A finales del siglo XIX, los liberales, como los que escribieron el Himno Nacional con aquello de retiemble en sus centros la tierra, se dieron a la tarea de crear el imaginario nacional, nuestra mitología; ya se sabe, las leyendas de los héroes de la independencia, El Pípila y aquello de que “los valientes no asesinan”; ellos nos hicieron creer, conforme a la tradición de su tiempo, que la gloria correspondía a las naciones que habían surgido a la vida como Italia y Alemania, que se habían afianzado como Francia y España generando el proyecto del Estado Nación, un Estado, una Nación, una religión, un idioma, como signos de identidad una unidad de origen y destino; como parte de esa mitología nos hicieron creer que éramos un pueblo guerrero y en ello fincaron nuestro honor; pero el mito es solo uno más que uno puede creer o no y la rudeza y elegancia de su enunciado oculta otra realidad que hemos preferido ocultar y disimular.
Nunca hemos sido una unidad de origen ni de destino; somos y siempre hemos sido un grupo enorme, hegemónico, no siempre el mismo, que le ha puesto las reglas a los demás habitantes; somos una abigarrada colección de grupos humanos que decidimos estar juntos a través de pactos fundamentales como el Estado laico, la República, la búsqueda de la igualdad y la convivencia de manifestaciones culturales; no somos un pueblo guerrero, a veces de rencores o de peleas sin sentido, largas como nuestras culpas, somos aficionados a la violencia criminal, pero eso no nos hace valientes. Somos, eso sí, el pueblo que ha hecho de la resistencia y la persistencia un arte. Sabemos que el que resiste triunfa, el que no se mete en problemas que no requiere y que en silencio, sigue haciendo su actividad con fe irredenta, a despecho hasta de las autoridades; los que nos levantamos de los terremotos aunque sepamos que las autoridades ya se birlaron las colectas de apoyo, los que hacemos cultura porque nos da la gana aunque tengamos que pasar la vergüenza de ver nuestras tradiciones caricaturizadas por Disney y que luego nos digan que eso es el progreso y la inversión y no las muñecas de trapo que no quieren convivir con una Barbie disfrazada de deportista y ejecutiva embarazada, siempre rubia y bien peinada, o afro pero con rasgos que la hacen socialmente aceptable. Lo que somos es la Nación que aprendió a resistir para seguir existiendo.

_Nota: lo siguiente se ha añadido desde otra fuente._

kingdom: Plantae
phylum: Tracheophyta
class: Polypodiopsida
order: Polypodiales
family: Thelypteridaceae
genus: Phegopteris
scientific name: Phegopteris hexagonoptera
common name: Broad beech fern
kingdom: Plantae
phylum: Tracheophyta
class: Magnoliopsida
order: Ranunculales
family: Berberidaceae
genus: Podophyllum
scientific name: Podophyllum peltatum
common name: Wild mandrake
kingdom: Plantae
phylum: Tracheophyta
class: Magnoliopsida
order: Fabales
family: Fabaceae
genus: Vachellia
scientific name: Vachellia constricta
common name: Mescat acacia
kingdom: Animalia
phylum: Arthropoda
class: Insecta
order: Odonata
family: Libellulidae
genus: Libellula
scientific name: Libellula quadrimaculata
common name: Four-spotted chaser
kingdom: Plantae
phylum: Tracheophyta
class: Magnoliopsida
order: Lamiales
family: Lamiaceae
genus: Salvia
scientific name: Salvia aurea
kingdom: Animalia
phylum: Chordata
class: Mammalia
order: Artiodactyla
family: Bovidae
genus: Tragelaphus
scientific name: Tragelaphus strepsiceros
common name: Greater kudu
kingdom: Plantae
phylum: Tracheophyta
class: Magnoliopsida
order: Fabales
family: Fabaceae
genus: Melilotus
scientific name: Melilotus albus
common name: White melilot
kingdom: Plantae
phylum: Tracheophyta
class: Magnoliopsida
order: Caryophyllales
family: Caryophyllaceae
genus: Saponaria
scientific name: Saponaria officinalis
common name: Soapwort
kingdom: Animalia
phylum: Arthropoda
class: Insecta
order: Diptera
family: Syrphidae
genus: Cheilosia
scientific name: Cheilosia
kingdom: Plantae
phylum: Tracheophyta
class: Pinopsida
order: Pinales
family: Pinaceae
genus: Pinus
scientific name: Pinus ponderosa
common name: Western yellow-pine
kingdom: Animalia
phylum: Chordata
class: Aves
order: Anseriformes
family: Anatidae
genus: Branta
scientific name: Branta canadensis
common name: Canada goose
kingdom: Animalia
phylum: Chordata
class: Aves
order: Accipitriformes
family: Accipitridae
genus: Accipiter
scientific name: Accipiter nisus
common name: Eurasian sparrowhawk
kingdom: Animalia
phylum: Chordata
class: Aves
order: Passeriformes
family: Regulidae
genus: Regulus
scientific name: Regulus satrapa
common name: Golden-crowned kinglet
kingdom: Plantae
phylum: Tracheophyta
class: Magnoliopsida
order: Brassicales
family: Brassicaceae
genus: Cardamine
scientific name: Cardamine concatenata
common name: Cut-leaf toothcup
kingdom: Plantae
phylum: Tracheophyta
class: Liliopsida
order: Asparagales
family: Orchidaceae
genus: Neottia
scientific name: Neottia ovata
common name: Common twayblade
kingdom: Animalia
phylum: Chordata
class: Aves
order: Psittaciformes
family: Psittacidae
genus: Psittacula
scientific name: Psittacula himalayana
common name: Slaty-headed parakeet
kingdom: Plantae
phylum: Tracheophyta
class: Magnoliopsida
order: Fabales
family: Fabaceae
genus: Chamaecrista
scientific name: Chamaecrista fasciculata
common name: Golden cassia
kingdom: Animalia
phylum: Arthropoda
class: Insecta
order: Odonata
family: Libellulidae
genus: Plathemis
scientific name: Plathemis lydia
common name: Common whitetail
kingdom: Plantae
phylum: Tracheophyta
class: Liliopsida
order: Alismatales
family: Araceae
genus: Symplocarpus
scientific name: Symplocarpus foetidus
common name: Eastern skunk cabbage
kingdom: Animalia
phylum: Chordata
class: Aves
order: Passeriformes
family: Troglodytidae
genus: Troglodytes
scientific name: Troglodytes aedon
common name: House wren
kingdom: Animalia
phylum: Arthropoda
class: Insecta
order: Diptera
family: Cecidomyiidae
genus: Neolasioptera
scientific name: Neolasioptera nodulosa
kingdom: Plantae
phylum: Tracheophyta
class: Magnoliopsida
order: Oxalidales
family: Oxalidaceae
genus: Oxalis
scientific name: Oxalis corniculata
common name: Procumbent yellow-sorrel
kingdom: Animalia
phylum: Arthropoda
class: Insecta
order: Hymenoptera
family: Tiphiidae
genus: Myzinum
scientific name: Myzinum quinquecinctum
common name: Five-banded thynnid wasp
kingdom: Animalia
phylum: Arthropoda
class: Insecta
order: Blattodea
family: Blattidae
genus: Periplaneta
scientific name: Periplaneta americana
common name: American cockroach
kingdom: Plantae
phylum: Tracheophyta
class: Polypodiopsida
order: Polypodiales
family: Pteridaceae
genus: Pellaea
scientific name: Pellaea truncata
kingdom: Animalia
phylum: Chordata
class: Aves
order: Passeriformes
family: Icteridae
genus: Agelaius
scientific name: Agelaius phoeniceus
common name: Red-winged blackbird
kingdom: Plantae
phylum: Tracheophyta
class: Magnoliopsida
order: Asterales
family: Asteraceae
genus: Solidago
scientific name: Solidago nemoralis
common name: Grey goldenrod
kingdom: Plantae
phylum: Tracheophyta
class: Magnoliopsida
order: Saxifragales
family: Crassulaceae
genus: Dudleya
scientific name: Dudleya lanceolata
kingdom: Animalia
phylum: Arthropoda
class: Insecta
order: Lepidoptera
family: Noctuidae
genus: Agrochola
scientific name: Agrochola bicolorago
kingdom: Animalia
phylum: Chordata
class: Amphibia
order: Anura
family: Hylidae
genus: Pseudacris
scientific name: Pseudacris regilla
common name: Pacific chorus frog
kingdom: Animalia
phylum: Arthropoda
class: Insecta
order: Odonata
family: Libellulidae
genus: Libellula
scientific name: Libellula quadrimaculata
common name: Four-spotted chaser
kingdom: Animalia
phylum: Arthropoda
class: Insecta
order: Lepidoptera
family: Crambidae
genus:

Si no es casual que los salineros de Zapotitlán emprendan campañas de buena voluntad con los restauranteros de Puebla, los blogueros y youtubers que les hacen el juego con la misma esperanza. Esto es una razón de cultura porque cultiva la identidad que es el mayor de sus frutos.
En fin, como ya no tenemos nada que esperar de la Secretaría de Cultura y vamos a tener que esperar, como siempre, a que llegue una nueva a ver si algo se les ocurre; lo que podemos hacer es hurgar en nuestro jardín, en el arcón de nuestros recuerdos y como la sal de Zapotitlán, hacernos de un mañana a partir de las añejas y antiguas raíces de nuestra cultura.